Fracture: not routinely biopsied unless there is non-union, delayed healing or is thought to be pathological. In the former there is little or no new bone formation and only loose fibrous tissue. Sometimes there may be evidence of accompanying infection. Pathological fracture is most often due to metastatic carcinoma or myeloma although occasionally a primary bone tumour such as malignant fibrous histiocytoma, dedifferentiated chondrosarcoma or a benign bone cyst may be the cause.
Osteomyelitis: in the acute stages this disease is not routinely biopsied but when a biopsy is submitted material will be routinely sent to microbiology for culture as well.
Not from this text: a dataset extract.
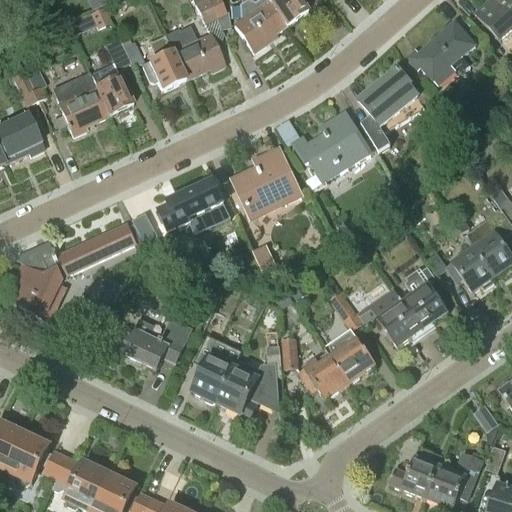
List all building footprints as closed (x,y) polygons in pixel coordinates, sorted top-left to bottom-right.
[(106,0),(93,0),(86,3),(92,16),(110,7),(106,0)] [(217,0),(208,0),(206,1),(221,32),(229,29),(228,17),(226,17),(217,0)] [(263,47),(287,30),(269,4),(268,5),(265,0),(254,7),(247,4),(240,9),(241,24),(234,29),(253,58),(265,50),(263,47)] [(269,4),(287,30),(307,17),(300,7),(310,0),(264,0),(265,0),(268,5),(269,4)] [(511,0),(507,4),(502,0),(495,0),(475,18),(500,46),(511,34),(511,0)] [(219,38),(221,32),(206,1),(195,6),(208,35),(219,38)] [(103,13),(91,18),(100,38),(113,32),(103,13)] [(455,26),(410,66),(418,76),(421,73),(436,90),(441,85),(442,85),(446,86),(454,79),(460,79),(476,65),(468,56),(476,50),(455,26)] [(172,56),(186,85),(211,74),(212,77),(224,71),(210,40),(197,46),(189,30),(179,35),(178,33),(164,39),(165,40),(165,41),(172,56)] [(119,42),(129,63),(131,68),(139,64),(127,38),(119,42)] [(129,63),(119,42),(108,46),(118,68),(129,63)] [(162,96),(186,85),(172,56),(149,67),(162,96)] [(26,111),(39,105),(34,94),(25,74),(12,79),(26,111)] [(366,136),(377,155),(379,158),(391,150),(383,137),(424,114),(418,104),(420,103),(411,92),(413,91),(399,74),(360,106),(372,122),(377,129),(366,136)] [(84,132),(109,121),(95,92),(96,91),(89,76),(51,94),(73,142),(86,136),(84,132)] [(119,81),(96,91),(95,92),(109,121),(132,110),(119,81)] [(34,94),(39,105),(47,102),(42,91),(34,94)] [(377,155),(366,136),(359,140),(346,118),(324,132),(328,139),(308,151),(304,144),(294,150),(319,190),(377,155)] [(0,131),(0,160),(4,169),(29,157),(31,161),(44,155),(29,123),(14,131),(11,126),(0,131)] [(285,206),(301,199),(281,156),(265,164),(268,171),(236,185),(250,217),(283,202),(285,206)] [(168,209),(158,213),(167,234),(177,230),(178,233),(191,227),(190,224),(224,208),(214,187),(168,208),(168,209)] [(511,207),(507,201),(498,208),(509,225),(511,223),(511,207)] [(145,218),(132,225),(134,228),(146,250),(159,243),(145,218)] [(454,225),(463,238),(469,233),(460,220),(454,225)] [(344,239),(356,232),(351,224),(340,231),(344,239)] [(456,242),(463,238),(454,225),(447,229),(456,242)] [(142,246),(134,228),(128,231),(127,230),(45,267),(47,272),(43,281),(24,272),(13,293),(24,298),(18,311),(46,324),(62,290),(60,289),(62,286),(67,283),(66,281),(142,246)] [(475,253),(495,283),(511,270),(511,262),(495,239),(487,245),(478,234),(466,243),(473,254),(475,253)] [(266,253),(254,257),(265,280),(276,276),(266,253)] [(473,298),(495,283),(475,253),(473,254),(447,273),(457,288),(463,284),(473,298)] [(437,257),(426,264),(434,276),(445,268),(437,257)] [(405,287),(407,289),(396,297),(423,337),(448,319),(428,291),(434,286),(425,273),(405,287)] [(329,303),(350,334),(351,336),(362,328),(340,296),(329,303)] [(399,354),(423,337),(396,297),(372,313),(379,323),(378,324),(399,354)] [(211,321),(221,326),(225,318),(215,313),(211,321)] [(134,334),(122,358),(158,376),(164,362),(176,368),(193,333),(171,323),(160,347),(134,334)] [(357,342),(356,343),(351,336),(350,334),(325,352),(331,361),(349,387),(349,389),(376,370),(357,342)] [(286,374),(287,374),(297,373),(295,343),(283,344),(286,374)] [(193,396),(217,407),(238,365),(214,354),(193,396)] [(258,375),(238,365),(217,407),(249,423),(257,408),(280,419),(277,382),(282,382),(281,358),(265,359),(267,369),(261,369),(258,375)] [(325,405),(349,389),(349,387),(331,361),(320,369),(317,365),(300,377),(314,397),(317,394),(325,405)] [(511,413),(511,391),(501,398),(511,413)] [(485,410),(474,418),(488,437),(499,429),(485,410)] [(0,472),(6,475),(25,436),(15,431),(10,432),(0,426),(0,472)] [(500,432),(499,429),(488,437),(487,450),(493,452),(500,432)] [(34,440),(25,436),(6,475),(19,481),(20,486),(27,489),(30,487),(32,488),(42,467),(48,470),(45,477),(56,483),(67,461),(55,456),(51,465),(45,462),(50,451),(36,444),(34,440)] [(425,504),(438,470),(432,468),(436,457),(419,451),(408,478),(396,473),(389,489),(402,494),(402,495),(425,504)] [(486,474),(498,478),(506,455),(494,451),(486,474)] [(456,477),(438,470),(425,504),(444,511),(455,511),(459,503),(467,506),(483,465),(463,458),(456,477)] [(67,461),(56,483),(66,488),(70,481),(76,483),(65,504),(68,506),(68,510),(72,511),(77,511),(79,511),(81,511),(94,511),(112,477),(102,473),(97,473),(84,467),(78,478),(73,475),(78,466),(67,461)] [(120,481),(112,477),(94,511),(127,511),(129,509),(134,511),(148,511),(153,503),(142,498),(137,507),(132,504),(137,493),(122,486),(120,481)] [(511,511),(511,495),(510,495),(511,490),(511,486),(501,483),(490,511),(511,511)] [(153,503),(148,511),(175,511),(170,509),(168,511),(161,511),(163,509),(153,503)]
Infection is most commonly due to Staph. aureus but increasingly, low-virulence organisms are being implicated as in drug addicts or the immuno-suppressed. Chronic osteomyelitis can result in marked bone deformity and usually is characterised by prominent bone formation with quite minimal inflammation. The pathologist should always be aware of tuberculosis, which is increasing in incidence.
Metabolic bone disease: osteoporosis is very effectively diagnosed using DEXA (dual energy X-ray absorptiometry) and is almost never routinely biopsied. Osteomalacia is most uncommon in the UK but may rarely be seen in renal failure or in patients taking long-term phenytoin therapy. Paget's disease is easily diagnosed using plain X-ray, serum alkaline phosphatase and urinary hydroxyproline so it is almost never biopsied.
Avascular necrosis: seen in some fractures (neck of femur, scaphoid, talus), chronic steroid therapy, alcohol abuse, sickle cell anaemia, Caisson disease (dysbarism).